En el camino que conducía al puerto de montaña de Shiga, Jōtarō mantuvo un malhumorado silencio, pero finalmente arrancó una hoja para usarla como silbato y tarareó algunas tonadas populares para aliviar la opresión del silencio nocturno.
Otsū le ofreció por fin que hicieran las paces.
—Quedan algunos dulces en la caja que nos envió anteayer el señor Karasumaru —le dijo.
Empezaba a amanecer y las nubes más allá del puerto se teñían de rosa antes de volver a su color habitual.
—¿Te encuentras bien, Otsū? ¿No estás cansada?
—Un poco. Todo el camino ha sido cuesta arriba.
—A partir de ahora será más fácil. Mira, ya se ve el lago.
—Sí, el lago Biwa. ¿Dónde está Seta?
—En aquella dirección. Musashi no estará allí tan temprano, ¿no crees?

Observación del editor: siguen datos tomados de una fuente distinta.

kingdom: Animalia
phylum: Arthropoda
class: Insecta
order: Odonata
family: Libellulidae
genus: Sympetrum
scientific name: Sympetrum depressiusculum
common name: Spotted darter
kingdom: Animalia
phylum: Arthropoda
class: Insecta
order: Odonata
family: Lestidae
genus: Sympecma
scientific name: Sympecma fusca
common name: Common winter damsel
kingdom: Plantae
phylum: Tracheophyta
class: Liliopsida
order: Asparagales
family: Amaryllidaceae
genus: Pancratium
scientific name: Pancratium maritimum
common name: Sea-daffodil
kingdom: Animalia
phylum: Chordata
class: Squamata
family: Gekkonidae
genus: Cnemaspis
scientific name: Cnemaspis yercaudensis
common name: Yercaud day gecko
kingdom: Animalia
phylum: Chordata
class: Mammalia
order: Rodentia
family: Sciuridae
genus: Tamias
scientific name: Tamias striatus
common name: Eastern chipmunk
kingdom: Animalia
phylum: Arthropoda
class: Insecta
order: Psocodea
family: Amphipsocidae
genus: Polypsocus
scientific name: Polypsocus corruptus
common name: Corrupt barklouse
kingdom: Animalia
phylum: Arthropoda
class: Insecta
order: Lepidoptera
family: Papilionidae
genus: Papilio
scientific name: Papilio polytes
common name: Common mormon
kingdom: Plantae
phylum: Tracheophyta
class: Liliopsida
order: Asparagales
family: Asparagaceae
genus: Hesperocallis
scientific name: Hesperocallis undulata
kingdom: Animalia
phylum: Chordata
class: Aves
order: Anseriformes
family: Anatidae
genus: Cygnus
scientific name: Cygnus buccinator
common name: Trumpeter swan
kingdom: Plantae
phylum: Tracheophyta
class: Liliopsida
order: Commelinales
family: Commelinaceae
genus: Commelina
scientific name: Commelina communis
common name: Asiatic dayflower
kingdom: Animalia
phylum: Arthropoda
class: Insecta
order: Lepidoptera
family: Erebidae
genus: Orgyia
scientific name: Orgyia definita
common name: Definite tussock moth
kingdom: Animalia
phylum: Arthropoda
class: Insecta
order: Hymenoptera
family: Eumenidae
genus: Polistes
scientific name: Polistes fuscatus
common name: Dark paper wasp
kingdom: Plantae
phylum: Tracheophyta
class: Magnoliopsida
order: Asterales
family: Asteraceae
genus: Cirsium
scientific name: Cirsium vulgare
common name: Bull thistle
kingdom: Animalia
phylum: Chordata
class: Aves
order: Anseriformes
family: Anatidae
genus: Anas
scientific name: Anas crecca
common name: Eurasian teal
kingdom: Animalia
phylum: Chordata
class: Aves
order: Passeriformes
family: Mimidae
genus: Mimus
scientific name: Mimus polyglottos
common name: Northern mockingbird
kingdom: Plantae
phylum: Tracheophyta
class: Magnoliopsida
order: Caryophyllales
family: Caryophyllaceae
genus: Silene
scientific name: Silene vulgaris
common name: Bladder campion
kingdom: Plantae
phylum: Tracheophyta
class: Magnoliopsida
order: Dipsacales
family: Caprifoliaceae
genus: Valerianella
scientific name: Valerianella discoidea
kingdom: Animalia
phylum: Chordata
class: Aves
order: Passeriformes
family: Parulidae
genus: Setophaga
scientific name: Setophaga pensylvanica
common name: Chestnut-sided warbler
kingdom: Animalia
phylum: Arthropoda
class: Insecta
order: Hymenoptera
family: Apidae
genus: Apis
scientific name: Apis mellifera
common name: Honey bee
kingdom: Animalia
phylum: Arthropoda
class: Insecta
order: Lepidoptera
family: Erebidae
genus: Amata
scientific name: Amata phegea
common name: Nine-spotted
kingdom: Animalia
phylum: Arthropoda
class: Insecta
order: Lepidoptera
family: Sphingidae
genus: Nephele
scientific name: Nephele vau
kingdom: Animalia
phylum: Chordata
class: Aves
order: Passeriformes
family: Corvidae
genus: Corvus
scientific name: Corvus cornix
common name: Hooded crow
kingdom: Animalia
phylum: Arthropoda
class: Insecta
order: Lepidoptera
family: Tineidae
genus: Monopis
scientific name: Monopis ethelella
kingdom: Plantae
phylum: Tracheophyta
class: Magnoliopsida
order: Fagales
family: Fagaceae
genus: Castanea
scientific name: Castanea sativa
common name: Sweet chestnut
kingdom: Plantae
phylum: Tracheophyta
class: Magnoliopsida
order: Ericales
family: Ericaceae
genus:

—La verdad es que no lo sé. Tardaremos la mitad del día en llegar allí. ¿Descansamos un poco?
—De acuerdo —dijo el muchacho, que había recuperado el buen humor—. Sentémonos bajo ese par de grandes árboles.
El humo de los hogares encendidos en la mañana temprana se alzaba en filamentos, como vapores que ascendieran de un campo de batalla. A través de la bruma que se extendía desde el lago hasta la ciudad de Ishiyama, las calles de Ōtsu iban haciéndose visibles.
Al aproximarse, Musashi se puso una mano en la frente a modo de visera y miró a su alrededor, contento porque volvía a estar entre la gente.